Presented in April 2021, the draft European regulation on artificial intelligence foresees that “high risk” systems – such as facial recognition devices – will have to undergo audits in order to be marketed within the single market. . The objective is to verify that they comply with the regulations in force (principle of non-discrimination, respect for privacy, etc.).
understand to audit
The National Commission for Computing and Liberties (Cnil) could be the authority in charge of controlling and sanctioning companies in the event of breaches. However, to carry out these future missions, it will have to be able to examine the functioning of the algorithms. To prepare for this, she worked with Clément Henin, current referendum adviser in extraordinary service of the Court of Auditors and researcher within the Privatics project-team of the National Institute for Research in Digital Sciences and Technologies (Inria ). He is the author of a thesis published in 2021 on the explanation and justification of “algorithmic decision systems”, carried out under the supervision of Daniel Le Métayer and Claude Castelluccia.
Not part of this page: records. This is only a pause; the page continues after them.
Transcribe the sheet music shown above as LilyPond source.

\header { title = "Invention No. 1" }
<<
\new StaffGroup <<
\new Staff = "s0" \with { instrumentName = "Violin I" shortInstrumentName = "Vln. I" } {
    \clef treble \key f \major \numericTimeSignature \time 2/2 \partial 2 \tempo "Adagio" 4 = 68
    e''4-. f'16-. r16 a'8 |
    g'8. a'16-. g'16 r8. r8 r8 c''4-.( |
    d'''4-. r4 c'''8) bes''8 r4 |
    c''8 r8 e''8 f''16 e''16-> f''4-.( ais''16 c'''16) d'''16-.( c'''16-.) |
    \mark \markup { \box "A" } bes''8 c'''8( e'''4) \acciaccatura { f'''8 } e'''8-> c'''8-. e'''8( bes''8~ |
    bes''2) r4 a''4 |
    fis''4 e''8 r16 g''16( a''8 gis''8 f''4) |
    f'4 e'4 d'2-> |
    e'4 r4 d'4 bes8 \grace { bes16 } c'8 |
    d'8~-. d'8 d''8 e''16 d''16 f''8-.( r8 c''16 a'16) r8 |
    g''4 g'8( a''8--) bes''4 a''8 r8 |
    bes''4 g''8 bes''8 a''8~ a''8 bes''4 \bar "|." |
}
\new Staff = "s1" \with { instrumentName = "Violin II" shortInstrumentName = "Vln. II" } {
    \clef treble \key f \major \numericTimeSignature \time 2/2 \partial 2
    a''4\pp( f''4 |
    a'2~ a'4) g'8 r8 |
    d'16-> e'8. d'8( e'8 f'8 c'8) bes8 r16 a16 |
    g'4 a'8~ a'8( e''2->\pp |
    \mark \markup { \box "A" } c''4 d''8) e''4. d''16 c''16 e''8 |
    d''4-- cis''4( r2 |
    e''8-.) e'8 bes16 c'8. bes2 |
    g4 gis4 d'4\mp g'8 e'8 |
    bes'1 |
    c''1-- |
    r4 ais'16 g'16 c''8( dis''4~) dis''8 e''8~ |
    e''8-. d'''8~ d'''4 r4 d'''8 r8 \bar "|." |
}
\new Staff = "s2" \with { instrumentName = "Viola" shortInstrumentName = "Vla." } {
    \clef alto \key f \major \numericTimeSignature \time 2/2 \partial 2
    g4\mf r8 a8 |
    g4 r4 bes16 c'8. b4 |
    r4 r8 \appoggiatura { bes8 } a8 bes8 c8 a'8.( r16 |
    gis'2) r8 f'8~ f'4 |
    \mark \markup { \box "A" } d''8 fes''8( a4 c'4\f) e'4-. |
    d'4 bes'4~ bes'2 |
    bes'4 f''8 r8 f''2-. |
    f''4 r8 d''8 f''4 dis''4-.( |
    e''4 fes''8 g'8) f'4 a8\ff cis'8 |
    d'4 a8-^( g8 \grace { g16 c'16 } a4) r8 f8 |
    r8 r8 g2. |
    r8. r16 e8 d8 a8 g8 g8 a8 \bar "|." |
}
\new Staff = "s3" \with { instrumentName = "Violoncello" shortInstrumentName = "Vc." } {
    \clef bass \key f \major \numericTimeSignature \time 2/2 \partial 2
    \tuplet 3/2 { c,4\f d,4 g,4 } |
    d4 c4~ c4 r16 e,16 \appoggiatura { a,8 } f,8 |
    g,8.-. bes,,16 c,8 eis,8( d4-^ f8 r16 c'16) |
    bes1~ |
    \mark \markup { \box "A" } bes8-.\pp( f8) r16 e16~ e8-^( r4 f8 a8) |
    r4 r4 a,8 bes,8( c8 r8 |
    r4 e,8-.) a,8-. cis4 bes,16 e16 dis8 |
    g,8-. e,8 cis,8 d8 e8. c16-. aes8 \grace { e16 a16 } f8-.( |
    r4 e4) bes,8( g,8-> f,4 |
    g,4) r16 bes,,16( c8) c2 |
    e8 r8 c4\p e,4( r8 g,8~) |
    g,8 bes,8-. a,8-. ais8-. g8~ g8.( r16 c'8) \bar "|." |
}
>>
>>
It is important to specify that Clément Henin’s work does not only concern artificial intelligence. He also regrets that the European Commission chose this term to name its regulations. “There are other algorithms that can cause problems even if they don’t use AI“, he explains to The Digital Factory. This is how he defines AI as “an algorithm that does not have its behavior entirely programmed by a human but is capable of some form of learning from data (machine learning) or experiences (reinforcement learning)“. To this definition, he opposes that of an algorithmic decision system: “the use of an algorithm in a decision process” in which the human has a much more important place.
The CNIL tested two tools: IBEX and Algocate
Within the framework of the collaboration with the Cnil, about thirty agents in charge of control tested two tools developed by Clément Henin: IBEX (for Interactive Black-box EXplanation) and Algocate (concatenation of algorithm and advocate). The first is a black box explanation system, that is to say operating from inputs and outputs without accessing the system code. It allows the user – layman or expert – to choose the type of explanation he wishes to obtain, in the form of a diagram, a decision rule or the presentation of a counterfactual. To construct explanations, IBEX begins by selecting a set of entries. The links between these inputs and the corresponding outputs are then analyzed in order to generate the final explanation.
For legal reasons, a fictitious case was chosen, that of a company offering consumer credit. From a set of data, the teams built an algorithm to be audited on which IBEX was tested. The experiment was conducted from an online platform. Cnil agents thus had to answer questions about fictitious algorithmic decisions to test their understanding of the system.
Confronting decisions with societal norms
For its part, Algocate works according to “an affirmation system“. Unlike the explanations offered by IBEX, whose purpose is to understand how the algorithm works, the justifications attempt to convince that the decision is good. Clément Hénin explains to obtain a justification, it is first necessary that be defended a decision, named “the expected decision“. A user must therefore give the reasons which lead him to believe that the decision resulting from the algorithmic system is bad. In this case, he can contest the refusal of consumer credit arguing that this is his first request for credit. credit and that it is a low amount.Once formalized, the dispute is analyzed by Algocate in the light of the company’s standards, for example the principles of non-discrimination.
Clément Hénin explains to us that, in general, these experiments have been fruitful; on its side to test IBEX and Algocate in the field and on the side of the Cnil to improve the performance of its agents.